В объятьях олигарха — страница 39 из 73

— Деньги, всюду деньги. — Психиатр горестно сжал ладонями виски, но тут же глаза его радостно блеснули, словно он обнаружил спасительный выход из положения.

— Батенька мой, но вам не надо отдавать всю сумму сразу. Вернете по частям, когда окажетесь при деньгах.

— Я не убивал Верещагина, ни разу не был у него на квартире. Даже не знаю, где он живет.

— Конечно, не убивали. То есть вам кажется, что не убивали. Состояние аффекта допускает… Но труп–то налицо. И свидетели есть.

— Не может быть. Какие свидетели?

— Соседка. Кстати, милая девчушка, студентка. Она видела, как вы вышли из квартиры с окровавленными руками. И почтальон видел.

— При чем тут окровавленные руки, если Гария Наумовича задушили?

— Ну вот, батенька мой, мы и признались, — психиатр довольно похлопал себя по груди, как по подушке. — Видите, как просто. А ведь я не следователь.

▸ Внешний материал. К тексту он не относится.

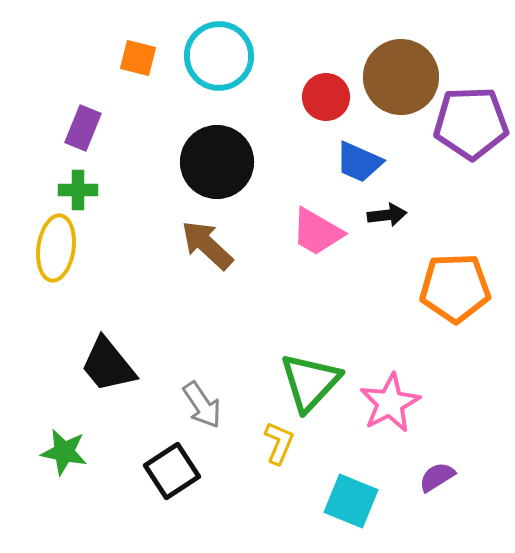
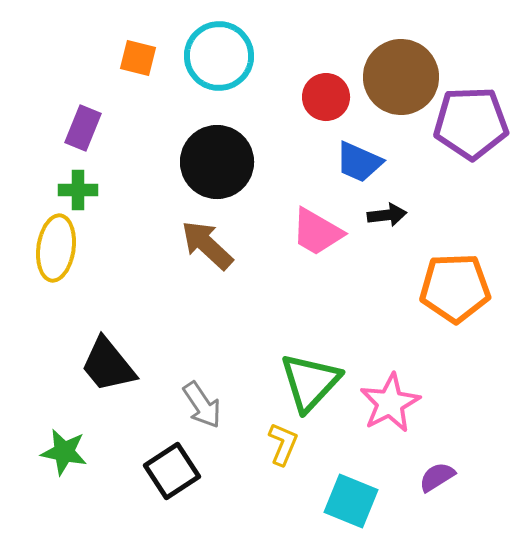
yellow L-shape: moved 4 px right, 1 px down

Следователь знает много всяких штучек, которые непременно выводят преступника на чистую воду. Давно перечитывали «Преступление и наказание»?

— Не помню… Герман Исакович, если можете, проясните, пожалуйста, совершенно непонятное обстоятельство.

— Слушаю вас.

— Оболдуев не может не понимать, что я никогда не наберу полтора миллиона. Это абсурд. Зачем ему расписка?

Психиатр обрадовался.

— В самую точку, государь мой. Прямое попадание. Зачем ему эта расписка! Прекрасно сказано. — Он внезапно посерьезнел. — Видите ли, психология олигархов не менее запутанная, загадочная вещь, чем капризы так называемых писателей. Полагаю, дело вот в чем. Они любят, чтобы все вокруг были им должны. Неважно в чем. Деньги, услуги… Так они чувствуют себя увереннее. Распиской вы даете понять, что как бы признаете его превосходство. Только и всего.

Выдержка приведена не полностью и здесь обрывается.